The number of children in urban areas in Indonesia has continued to increase. Despite the fact that children in urban areas fare better on several measures of wellbeing compared to those in rural areas, marginalized groups still fail to survive and thrive. Access to services and opportunities for a better quality of life in cities are limited for the urban poor and vulnerable, of which children and young people account for almost a third. This study explores children’s and young people’s characteristics, well-being, and lived experiences, providing a critical foundation for policy and programming to turn the myth of urban opportunity into a reality for all children and young people, particularly those who are marginalized.
This study combines a quantitative overview of the leading indicators of well-being among children and young people in cities, with a qualitative, in-depth understanding of how daily life is perceived and experienced by the urban young. The quantitative analysis has predominantly employed existing national data sets, such as The National Socioeconomic Survey (SUSENAS) and the Indonesia Demographic and Health Survey (IDHS), to understand the situation of children in urban settings. The secondary analysis assessed approximately 20 indicators that are based on the SDG/Sustainable Development Goal themes, and that align with the Indonesian National Medium Term Development Plan 2020–2024. The combination of secondary analysis, a systematic literature review, and consultations with children and young people generated insights on the constraints and opportunities faced by them and their broader urban communities.

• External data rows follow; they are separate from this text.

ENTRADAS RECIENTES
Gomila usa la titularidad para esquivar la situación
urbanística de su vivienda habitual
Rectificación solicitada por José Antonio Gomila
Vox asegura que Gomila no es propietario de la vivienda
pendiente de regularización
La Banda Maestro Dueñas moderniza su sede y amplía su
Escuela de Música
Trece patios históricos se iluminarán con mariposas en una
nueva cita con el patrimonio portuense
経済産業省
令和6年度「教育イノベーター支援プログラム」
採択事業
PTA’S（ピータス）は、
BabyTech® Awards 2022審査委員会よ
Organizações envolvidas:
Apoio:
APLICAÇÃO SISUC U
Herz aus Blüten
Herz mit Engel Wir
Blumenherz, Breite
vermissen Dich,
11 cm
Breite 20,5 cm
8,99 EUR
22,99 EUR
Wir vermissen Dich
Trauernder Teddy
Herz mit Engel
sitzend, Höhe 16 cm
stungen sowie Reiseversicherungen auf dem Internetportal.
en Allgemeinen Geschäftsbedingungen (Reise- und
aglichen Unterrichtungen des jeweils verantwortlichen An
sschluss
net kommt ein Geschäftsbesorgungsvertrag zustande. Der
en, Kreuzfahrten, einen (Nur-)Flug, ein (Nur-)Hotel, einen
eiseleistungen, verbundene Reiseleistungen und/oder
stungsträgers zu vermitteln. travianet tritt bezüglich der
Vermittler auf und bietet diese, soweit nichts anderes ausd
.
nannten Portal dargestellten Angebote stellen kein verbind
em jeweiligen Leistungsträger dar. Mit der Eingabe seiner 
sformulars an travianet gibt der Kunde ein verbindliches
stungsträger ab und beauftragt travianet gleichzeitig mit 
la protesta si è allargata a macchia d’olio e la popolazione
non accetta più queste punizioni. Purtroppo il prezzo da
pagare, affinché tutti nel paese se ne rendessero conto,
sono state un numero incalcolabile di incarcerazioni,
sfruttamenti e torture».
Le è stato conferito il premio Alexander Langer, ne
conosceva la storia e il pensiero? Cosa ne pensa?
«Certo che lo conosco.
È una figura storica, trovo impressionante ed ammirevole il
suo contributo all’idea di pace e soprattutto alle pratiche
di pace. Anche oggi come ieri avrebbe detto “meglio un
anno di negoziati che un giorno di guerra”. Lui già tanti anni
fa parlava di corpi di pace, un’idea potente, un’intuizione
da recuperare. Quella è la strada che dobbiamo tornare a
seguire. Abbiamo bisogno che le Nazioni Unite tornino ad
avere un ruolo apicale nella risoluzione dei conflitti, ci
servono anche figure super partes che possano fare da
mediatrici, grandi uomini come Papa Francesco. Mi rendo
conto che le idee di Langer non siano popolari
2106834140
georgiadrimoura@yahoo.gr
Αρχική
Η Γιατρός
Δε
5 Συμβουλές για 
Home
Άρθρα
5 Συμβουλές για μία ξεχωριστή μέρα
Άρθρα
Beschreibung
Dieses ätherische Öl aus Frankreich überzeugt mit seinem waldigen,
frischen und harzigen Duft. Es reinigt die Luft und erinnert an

Although some vulnerabilities are shared by urban and rural children and young people, they may manifest differently. Findings from this study demonstrate that challenges for them often present opportunities; the two are not mutually exclusive. The gap between urban and rural outcomes might be partially explained by differing official definitions and classifications of urban and rural areas. The main findings around the challenges and opportunities faced by children living in urban areas are presented by age group, gender, urban/rural comparison, and socioeconomic background, when possible.